# Excerto do documento
O sonho ainda não terminou. Virgílio Bento queria “devolver” os movimentos aos pacientes que sofreram um AVC (Acidente Vascular Cerebral) e, hoje, está mais perto de o conseguir. No âmbito do doutoramento que está a realizar na Universidade de Aveiro, o jovem foi premiado numa das mais importantes conferências de Biomédica de Boston (Estados Unidos) por ter desenvolvido um sistema que permite a monitorização dos movimentos e exercícios de recuperação dos doentes depois de regressarem a casa.
O investigador admite que o caminho a percorrer ainda é longo, mas o galardão poderá ajudar «a atrair investimento para a criação de protótipos». A ideia surgiu com a colaboração do professor Vítor Cruz, neurologista no Hospital de São João, e foi concretizada por Virgílio Bento e mais dois colegas, Márcio Colunas e David Ribeiro. Depois de um AVC, são muitos os doentes que perdem movimentos e a janela de recuperação abre-se sobretudo entre os primeiros três a seis meses. «Os clínicos mandam os pacientes para casa e recomendam-lhes uma série de tarefas motoras. O problema é que não têm maneira de saber se eles fazem mesmo os exercícios e se os fazem bem», refere. O desafio estava lançado: era preciso encontrar, através de novas tecnologias, um sistema que permitisse “vigiar” o paciente, mostrando-lhe quais os movimentos corretos e como devem ser feitos. Cruzando diferentes áreas, nasceu o “The SWORD ambulatory rehabilitation system”.

# Dados de origem
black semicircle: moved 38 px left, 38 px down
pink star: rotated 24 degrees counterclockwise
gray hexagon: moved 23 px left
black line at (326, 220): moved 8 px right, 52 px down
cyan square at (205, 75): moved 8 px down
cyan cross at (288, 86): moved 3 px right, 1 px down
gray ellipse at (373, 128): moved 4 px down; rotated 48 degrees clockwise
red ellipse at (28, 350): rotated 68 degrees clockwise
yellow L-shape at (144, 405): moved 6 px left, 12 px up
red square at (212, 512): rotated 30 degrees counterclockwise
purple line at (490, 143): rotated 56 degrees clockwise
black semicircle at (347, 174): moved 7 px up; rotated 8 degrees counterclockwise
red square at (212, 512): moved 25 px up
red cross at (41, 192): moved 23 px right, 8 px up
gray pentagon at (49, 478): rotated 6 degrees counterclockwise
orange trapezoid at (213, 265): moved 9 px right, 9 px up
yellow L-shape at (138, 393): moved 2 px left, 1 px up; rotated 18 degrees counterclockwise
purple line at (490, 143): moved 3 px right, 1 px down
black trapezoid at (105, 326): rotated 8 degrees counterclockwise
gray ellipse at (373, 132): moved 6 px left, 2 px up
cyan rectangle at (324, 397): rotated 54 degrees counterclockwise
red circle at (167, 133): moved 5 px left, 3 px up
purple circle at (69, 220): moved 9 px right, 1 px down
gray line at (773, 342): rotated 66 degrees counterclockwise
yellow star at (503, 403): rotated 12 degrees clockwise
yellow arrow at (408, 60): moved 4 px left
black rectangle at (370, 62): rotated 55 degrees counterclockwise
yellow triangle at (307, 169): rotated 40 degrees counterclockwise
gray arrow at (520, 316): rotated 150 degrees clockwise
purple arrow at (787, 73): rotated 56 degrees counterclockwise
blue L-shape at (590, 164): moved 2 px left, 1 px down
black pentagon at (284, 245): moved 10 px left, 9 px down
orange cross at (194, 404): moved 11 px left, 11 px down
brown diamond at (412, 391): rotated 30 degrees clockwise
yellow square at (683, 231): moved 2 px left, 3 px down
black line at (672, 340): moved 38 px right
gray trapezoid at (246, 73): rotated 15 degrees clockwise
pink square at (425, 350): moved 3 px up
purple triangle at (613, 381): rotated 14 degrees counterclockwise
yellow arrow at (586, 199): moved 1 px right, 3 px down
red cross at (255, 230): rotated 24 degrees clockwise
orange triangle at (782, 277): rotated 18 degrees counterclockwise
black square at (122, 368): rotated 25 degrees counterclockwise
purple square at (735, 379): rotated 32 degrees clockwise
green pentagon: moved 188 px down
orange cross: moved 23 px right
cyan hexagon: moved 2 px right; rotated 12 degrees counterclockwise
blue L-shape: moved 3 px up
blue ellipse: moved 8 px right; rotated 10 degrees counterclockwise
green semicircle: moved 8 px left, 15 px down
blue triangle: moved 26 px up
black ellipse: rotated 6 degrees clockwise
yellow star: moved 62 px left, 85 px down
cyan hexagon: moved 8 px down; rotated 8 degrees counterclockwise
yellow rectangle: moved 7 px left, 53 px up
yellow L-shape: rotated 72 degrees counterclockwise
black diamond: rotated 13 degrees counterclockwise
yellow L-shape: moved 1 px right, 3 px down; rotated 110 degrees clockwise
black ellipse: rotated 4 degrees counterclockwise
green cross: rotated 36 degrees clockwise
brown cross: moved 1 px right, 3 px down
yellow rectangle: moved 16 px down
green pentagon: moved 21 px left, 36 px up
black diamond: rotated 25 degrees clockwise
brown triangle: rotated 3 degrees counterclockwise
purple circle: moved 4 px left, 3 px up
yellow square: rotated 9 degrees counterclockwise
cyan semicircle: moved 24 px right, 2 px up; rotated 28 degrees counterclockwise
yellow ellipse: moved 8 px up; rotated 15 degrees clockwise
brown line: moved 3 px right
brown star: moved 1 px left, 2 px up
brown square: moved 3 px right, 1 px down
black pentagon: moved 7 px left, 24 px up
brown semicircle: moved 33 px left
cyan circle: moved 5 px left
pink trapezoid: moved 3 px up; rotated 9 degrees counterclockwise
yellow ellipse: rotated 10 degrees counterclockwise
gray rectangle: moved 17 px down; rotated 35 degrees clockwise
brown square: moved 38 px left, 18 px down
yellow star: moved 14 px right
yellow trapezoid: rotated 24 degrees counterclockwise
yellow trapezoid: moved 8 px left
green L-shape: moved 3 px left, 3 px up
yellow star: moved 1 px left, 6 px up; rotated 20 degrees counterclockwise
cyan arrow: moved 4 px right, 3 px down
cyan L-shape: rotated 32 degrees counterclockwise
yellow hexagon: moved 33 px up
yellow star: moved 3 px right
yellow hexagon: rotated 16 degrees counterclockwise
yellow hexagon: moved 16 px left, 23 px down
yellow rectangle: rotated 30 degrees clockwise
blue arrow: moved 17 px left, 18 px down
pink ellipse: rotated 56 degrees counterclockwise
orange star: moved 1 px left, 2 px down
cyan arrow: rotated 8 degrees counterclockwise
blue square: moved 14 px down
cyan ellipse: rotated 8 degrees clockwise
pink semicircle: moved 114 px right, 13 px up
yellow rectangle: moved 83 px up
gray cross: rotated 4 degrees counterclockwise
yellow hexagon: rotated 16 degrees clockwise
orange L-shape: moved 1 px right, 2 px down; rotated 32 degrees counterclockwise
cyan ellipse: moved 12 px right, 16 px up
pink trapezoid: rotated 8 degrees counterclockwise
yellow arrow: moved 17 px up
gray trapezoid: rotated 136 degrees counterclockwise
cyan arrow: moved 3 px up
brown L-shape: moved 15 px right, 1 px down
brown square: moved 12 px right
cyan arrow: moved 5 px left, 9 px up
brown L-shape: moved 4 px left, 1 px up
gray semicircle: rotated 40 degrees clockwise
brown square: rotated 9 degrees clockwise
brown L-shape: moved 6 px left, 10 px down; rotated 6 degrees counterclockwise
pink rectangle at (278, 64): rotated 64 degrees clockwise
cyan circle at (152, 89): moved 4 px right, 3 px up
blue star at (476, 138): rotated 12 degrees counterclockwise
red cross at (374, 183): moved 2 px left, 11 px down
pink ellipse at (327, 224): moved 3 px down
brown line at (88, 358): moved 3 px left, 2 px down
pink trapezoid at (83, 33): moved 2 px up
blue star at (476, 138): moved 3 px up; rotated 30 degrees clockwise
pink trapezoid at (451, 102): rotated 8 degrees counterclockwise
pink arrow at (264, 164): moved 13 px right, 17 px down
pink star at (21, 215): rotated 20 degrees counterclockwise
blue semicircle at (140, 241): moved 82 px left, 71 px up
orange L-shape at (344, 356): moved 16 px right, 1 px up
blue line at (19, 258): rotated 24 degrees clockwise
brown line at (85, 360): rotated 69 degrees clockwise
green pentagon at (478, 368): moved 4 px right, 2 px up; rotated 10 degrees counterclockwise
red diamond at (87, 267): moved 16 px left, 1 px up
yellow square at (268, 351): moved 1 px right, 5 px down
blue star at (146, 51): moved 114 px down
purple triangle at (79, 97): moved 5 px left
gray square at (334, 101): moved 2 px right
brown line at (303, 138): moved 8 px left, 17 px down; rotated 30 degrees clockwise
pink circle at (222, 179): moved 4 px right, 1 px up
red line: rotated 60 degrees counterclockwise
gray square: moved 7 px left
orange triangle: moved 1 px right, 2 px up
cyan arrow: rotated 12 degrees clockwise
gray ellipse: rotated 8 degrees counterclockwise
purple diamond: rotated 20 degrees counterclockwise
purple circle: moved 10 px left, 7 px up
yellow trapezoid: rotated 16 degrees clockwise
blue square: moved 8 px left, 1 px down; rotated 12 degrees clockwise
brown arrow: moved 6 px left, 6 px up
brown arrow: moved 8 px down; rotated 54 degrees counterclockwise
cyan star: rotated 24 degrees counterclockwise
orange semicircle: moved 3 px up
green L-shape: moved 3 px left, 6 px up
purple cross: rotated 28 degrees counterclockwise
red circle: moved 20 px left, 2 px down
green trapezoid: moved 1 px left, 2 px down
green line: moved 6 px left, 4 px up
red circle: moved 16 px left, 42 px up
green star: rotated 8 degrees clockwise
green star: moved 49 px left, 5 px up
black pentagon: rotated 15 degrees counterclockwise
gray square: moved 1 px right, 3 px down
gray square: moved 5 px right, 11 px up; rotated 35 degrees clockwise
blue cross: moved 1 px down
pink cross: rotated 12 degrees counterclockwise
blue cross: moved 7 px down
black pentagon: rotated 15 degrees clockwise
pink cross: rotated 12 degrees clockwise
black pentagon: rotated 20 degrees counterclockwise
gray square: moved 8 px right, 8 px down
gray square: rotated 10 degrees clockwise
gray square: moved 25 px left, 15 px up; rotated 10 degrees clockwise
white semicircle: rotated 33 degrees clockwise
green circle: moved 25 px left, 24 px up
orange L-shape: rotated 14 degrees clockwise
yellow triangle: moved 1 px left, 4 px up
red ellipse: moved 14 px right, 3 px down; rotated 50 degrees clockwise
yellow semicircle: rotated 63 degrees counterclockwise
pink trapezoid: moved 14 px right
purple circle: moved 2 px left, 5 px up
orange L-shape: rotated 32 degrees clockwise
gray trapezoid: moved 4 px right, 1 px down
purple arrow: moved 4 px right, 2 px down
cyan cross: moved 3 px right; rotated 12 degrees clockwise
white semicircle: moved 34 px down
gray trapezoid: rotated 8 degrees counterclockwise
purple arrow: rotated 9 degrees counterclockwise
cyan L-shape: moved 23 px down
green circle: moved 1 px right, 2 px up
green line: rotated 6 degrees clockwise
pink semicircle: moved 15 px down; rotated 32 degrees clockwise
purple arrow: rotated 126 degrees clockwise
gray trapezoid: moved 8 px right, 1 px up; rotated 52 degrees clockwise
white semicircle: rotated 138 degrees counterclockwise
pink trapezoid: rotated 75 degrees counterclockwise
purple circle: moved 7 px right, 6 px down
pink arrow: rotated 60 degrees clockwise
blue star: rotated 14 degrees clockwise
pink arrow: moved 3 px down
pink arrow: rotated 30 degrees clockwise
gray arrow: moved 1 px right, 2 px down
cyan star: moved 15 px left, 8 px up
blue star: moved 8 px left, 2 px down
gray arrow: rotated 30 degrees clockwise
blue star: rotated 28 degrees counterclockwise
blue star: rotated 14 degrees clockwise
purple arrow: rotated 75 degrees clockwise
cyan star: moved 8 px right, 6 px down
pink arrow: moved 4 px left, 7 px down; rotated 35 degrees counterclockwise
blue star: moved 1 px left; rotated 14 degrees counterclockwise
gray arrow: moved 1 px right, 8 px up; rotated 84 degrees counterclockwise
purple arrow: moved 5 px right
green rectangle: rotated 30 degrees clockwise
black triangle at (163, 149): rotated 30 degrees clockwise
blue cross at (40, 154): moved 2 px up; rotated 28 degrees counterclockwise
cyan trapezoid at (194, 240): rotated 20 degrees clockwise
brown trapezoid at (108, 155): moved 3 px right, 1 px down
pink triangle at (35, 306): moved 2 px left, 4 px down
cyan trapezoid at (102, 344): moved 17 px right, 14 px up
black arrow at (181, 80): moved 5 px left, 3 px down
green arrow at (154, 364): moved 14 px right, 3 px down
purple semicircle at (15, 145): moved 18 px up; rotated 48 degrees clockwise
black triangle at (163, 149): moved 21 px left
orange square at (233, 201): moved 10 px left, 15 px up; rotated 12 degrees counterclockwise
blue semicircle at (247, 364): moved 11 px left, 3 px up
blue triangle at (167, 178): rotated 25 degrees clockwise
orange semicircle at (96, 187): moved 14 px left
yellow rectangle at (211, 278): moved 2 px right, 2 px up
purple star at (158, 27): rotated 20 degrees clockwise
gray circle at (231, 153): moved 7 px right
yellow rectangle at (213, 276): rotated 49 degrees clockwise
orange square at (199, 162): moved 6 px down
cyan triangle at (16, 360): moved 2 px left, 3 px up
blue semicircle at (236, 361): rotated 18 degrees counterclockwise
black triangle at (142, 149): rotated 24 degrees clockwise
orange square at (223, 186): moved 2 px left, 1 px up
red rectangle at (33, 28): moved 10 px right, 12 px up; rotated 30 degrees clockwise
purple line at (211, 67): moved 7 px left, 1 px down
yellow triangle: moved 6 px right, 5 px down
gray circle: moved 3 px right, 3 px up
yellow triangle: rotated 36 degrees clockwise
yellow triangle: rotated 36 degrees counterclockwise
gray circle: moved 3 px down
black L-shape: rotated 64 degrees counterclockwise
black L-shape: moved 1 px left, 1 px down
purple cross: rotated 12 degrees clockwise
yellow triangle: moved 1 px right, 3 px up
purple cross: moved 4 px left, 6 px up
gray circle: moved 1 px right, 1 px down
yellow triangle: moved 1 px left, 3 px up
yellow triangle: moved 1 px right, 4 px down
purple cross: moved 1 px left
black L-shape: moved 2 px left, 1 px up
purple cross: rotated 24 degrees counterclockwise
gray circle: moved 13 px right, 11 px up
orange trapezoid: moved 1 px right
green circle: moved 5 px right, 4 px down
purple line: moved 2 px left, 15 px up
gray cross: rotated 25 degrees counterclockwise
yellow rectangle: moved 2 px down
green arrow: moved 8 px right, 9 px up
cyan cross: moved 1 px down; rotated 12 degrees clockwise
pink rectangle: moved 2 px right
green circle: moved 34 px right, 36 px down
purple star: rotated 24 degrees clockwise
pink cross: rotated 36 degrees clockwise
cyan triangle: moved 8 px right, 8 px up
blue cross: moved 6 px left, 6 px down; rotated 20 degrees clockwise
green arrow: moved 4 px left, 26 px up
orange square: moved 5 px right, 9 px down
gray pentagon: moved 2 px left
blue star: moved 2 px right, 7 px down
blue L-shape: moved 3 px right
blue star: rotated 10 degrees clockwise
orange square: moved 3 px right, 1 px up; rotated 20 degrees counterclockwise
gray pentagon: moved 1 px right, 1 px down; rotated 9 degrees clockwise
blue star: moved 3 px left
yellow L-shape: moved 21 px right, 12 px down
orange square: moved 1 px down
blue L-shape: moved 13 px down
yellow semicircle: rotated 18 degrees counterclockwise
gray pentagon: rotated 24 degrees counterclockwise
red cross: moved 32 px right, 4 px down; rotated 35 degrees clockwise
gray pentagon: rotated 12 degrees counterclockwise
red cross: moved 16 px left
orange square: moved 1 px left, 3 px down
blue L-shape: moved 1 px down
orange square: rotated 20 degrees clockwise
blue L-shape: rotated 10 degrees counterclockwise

# Instruções
- A) No texto sobre o sistema de reabilitação pós-AVC, em que universidade está Virgílio Bento a fazer o doutoramento?
- B) Indique todas as pessoas referidas pelo nome no texto sobre o sistema de reabilitação pós-AVC.
- C) Prossiga o texto sobre o sistema de reabilitação pós-AVC a partir da última frase.
Não é preciso recorrer à listagem.

# Respostas
- A) Na Universidade de Aveiro.

- B)
Virgílio Bento
Vítor Cruz
Márcio Colunas
David Ribeiro

- C)
Um dos módulos do dispositivo coloca-se no antebraço e o outro no braço. No computador, o programa vai-lhe dizendo que tipo de movimento deve fazer, se o está a fazer bem e como o poderá aperfeiçoar. Mais tarde, o clínico tem acesso ao histórico das tarefas e poderá acompanhar mais facilmente o processo. «Tentámos aplicar à medicina um sistema de quantificação de movimentos que já é usado na indústria dos videojogos», explica o jovem. O utilizador tem de ir passando os vários níveis de dificuldade, o que faz com que o sistema tenha também essa vertente de jogo, acabando por haver «maior adesão à terapia», considera ainda. Virgílio Bento revela que já foi contactado por algumas empresas que se mostraram interessadas no produto, mas o SWORD precisa ser otimizado. «Ainda temos um longo percurso para que se torne numa aplicação real, queremos testá-lo em casa dos pacientes para que seja infalível quando chegue ao mercado», refere.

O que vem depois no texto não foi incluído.